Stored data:
- - -

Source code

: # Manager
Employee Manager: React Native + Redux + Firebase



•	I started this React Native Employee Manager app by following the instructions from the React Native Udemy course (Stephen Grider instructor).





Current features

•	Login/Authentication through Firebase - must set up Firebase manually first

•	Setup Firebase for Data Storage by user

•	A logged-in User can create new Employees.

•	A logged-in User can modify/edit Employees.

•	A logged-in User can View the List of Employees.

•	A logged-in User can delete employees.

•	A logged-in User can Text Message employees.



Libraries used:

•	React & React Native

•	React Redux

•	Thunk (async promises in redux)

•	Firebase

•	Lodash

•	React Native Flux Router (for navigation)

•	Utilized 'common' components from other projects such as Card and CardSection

- - -

Swap every "Firebase" in the lines above for "Supabase" and keep everything else the same.

YOUR SOLUTION:
Source code

: # Manager
Employee Manager: React Native + Redux + Supabase



•	I started this React Native Employee Manager app by following the instructions from the React Native Udemy course (Stephen Grider instructor).





Current features

•	Login/Authentication through Supabase - must set up Supabase manually first

•	Setup Supabase for Data Storage by user

•	A logged-in User can create new Employees.

•	A logged-in User can modify/edit Employees.

•	A logged-in User can View the List of Employees.

•	A logged-in User can delete employees.

•	A logged-in User can Text Message employees.



Libraries used:

•	React & React Native

•	React Redux

•	Thunk (async promises in redux)

•	Supabase

•	Lodash

•	React Native Flux Router (for navigation)

•	Utilized 'common' components from other projects such as Card and CardSection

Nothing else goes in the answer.